334bu · 16/11/2022 11:35

single-sex spaces which meet the EA2010 criteria easily are support groups for pregnant people and ailments which only affect people with female reproductive system

Nice to know that women are only entitled to single sex spaces if we are performing our reproductive duty!
Dadjokeobviously quite happy to have male sex offenders in female prisons and refuges. Who cares about the women in these places, certainly not Dadjoke.

Signalbox · 16/11/2022 11:37

Single-sex spaces which meet the EA2010 criteria easily are support groups for pregnant people and ailments which only affect people with female reproductive systems.

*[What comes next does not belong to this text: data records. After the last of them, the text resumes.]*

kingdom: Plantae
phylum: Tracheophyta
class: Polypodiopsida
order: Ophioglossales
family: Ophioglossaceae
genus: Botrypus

So the female reproductive system exists? You are presumably including trans men and AFAB non-binary people as having a female reproductive system?

That must mean that TW have a male reproductive system?

Bit transphobic.

Onnabugeisha · 16/11/2022 11:38

This reply has been withdrawn

This message has been withdrawn at the poster's request

HipTightOnions · 16/11/2022 11:54

If you are cisgender you are not transgender. If you accept that transgender people exist, then whatever you think of them, a word for people who aren't when you are dicussing transgender people makes sense. Even if you think religion is bunk, atheist is still a useful word.

No.

Cisgender is not the equivalent of atheist.

Cisgender/transgender is more like Protestant/Catholic. Atheists are neither.

LK1972 · 16/11/2022 11:55

@Onnabugeisha 'Cis woman' is a gender identity, women on this board don't have a gender identity, so calling us 'cis' assigns us a gender identity we do not have, that is it 'misgenders' us. Does that help?